The IntraLase FS technology is distinguished by the speed of the laser pulse — in the femtosecond (one quadrillionth of a second) range. The laser uses a long wavelength (1053 nm) and its accuracy (+/- 10 microns, with a spot size of only three microns) is unparalleled by any other technology in refractive surgery. The IntraLase FS creates a thinner flap than possible using the microkeratome blade (as little as 100 microns) under very low vacuum, delivering the laser energy directly to the stromal layer of the cornea through a disposable glass lens. The outer surface of the cornea suffers no trauma and the procedure is completely painless. The incision produced by the IntraLase FS device has a vertical edge. This difference in flap architecture may reduce the chance of corneal epithelial ingrowth. In testing, greater flap stability as well as a high degree of accuracy in both the depth and size of the resection has also been demonstrated.

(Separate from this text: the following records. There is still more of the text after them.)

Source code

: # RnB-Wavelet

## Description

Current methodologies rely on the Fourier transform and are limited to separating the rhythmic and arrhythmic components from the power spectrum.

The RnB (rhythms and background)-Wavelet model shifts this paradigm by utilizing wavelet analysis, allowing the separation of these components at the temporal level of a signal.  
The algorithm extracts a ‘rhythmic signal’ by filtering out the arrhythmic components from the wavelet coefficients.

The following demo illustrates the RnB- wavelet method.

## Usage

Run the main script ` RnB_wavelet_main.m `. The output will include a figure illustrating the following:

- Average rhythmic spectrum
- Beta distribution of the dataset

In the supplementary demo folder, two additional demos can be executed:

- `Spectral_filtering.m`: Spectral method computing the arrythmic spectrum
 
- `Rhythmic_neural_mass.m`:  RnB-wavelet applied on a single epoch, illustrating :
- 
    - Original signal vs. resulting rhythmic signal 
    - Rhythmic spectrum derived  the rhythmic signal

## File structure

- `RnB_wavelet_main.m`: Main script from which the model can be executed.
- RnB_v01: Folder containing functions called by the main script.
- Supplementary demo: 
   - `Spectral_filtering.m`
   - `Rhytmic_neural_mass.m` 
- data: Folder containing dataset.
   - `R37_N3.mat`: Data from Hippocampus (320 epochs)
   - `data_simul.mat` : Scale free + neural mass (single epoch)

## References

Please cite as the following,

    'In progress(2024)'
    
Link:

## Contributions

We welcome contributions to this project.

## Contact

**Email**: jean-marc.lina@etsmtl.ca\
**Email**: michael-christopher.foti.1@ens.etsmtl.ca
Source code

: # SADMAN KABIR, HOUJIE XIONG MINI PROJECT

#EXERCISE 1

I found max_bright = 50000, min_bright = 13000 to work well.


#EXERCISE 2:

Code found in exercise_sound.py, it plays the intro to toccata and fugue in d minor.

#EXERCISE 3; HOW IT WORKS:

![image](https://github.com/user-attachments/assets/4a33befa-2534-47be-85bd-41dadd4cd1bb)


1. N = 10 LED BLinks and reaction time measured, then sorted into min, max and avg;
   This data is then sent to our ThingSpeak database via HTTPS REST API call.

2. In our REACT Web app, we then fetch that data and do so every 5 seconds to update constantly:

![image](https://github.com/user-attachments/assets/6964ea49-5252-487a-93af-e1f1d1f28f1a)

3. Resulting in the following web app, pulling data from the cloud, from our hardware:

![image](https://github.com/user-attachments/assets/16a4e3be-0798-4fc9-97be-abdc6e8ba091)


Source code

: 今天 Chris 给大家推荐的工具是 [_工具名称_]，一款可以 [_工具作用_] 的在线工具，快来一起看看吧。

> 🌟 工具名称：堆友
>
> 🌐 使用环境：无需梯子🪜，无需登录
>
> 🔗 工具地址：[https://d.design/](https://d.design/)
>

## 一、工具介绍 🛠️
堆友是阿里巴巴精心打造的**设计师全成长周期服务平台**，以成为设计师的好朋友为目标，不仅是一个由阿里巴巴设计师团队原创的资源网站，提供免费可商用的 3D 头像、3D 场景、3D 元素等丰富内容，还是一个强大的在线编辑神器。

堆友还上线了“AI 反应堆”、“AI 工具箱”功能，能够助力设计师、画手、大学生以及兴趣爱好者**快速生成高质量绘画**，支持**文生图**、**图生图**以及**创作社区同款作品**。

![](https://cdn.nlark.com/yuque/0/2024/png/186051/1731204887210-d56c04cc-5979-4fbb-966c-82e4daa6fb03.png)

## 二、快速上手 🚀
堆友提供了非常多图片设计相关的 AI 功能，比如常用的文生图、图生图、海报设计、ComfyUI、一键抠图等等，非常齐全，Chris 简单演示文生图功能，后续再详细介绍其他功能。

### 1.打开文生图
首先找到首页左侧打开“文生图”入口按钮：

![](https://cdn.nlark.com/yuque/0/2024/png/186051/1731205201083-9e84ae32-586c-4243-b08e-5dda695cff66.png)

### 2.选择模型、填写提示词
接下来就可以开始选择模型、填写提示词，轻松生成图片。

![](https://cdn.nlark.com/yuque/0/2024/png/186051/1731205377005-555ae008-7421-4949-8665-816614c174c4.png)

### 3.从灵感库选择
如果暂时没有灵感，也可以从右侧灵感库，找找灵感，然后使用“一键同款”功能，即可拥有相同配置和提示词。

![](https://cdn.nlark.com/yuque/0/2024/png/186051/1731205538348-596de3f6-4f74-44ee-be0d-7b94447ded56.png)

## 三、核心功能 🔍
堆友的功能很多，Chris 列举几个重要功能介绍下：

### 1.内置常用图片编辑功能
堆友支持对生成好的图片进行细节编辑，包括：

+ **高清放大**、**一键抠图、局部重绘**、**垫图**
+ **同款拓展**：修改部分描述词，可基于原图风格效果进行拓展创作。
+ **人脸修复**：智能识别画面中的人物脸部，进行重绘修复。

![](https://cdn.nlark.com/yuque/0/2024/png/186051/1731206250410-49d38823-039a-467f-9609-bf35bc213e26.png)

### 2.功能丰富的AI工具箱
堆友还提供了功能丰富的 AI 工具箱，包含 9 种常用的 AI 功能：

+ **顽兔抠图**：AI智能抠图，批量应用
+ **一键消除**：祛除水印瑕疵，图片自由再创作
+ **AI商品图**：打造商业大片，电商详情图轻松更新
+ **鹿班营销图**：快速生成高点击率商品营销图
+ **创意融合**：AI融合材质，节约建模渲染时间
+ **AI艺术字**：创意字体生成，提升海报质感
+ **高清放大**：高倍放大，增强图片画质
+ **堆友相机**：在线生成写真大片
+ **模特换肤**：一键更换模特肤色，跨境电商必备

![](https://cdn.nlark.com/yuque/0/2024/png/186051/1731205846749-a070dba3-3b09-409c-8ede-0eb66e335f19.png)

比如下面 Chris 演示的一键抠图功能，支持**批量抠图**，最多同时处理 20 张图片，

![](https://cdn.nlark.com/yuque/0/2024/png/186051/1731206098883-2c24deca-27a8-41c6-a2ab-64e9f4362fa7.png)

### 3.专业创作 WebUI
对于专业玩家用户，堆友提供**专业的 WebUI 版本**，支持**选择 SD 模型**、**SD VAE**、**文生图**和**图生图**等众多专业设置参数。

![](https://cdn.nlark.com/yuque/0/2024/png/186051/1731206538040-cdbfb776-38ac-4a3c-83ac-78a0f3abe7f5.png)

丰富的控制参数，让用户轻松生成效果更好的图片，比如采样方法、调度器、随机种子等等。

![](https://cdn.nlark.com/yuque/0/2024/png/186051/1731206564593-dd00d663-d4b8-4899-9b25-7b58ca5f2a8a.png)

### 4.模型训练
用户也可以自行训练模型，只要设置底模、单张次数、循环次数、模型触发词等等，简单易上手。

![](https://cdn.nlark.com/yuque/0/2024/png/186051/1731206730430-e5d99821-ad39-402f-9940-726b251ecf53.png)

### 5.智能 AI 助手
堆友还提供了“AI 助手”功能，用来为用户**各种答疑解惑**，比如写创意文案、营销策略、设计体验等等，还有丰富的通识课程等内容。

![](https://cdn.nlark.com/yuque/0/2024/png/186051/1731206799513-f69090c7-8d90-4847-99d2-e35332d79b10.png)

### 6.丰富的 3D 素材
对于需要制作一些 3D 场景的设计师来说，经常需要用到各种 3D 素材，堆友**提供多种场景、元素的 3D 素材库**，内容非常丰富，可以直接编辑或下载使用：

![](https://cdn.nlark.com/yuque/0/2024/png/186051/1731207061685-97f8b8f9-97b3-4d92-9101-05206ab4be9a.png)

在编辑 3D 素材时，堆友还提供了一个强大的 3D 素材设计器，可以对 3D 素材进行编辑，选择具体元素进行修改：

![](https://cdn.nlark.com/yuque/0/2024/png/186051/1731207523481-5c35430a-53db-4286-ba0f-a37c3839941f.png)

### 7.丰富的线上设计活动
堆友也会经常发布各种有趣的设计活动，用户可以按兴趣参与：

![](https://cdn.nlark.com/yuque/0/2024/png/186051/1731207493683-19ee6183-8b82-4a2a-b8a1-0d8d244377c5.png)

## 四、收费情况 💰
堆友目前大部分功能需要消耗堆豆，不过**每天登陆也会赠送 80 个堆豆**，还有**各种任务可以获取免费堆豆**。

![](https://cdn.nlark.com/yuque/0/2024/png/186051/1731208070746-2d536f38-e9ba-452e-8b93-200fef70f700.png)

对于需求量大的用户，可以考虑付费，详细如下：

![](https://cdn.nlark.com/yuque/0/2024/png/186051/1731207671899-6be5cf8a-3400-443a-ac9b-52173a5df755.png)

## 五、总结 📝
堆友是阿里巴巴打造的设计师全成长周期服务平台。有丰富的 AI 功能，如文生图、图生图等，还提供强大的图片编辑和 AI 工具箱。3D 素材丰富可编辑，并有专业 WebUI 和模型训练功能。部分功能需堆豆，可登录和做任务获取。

The “total laser” procedure, utilizing the IntraLase FS laser and a standard excimer laser, avoids microkeratome-related complications such as corneal irregularities and scarring, and may offer the potential for better vision following LASIK, recognizing that precise control at every surgical step strongly correlates with accuracy of vision correction, quality of resulting vision and reproducibility among differing patients and surgeons.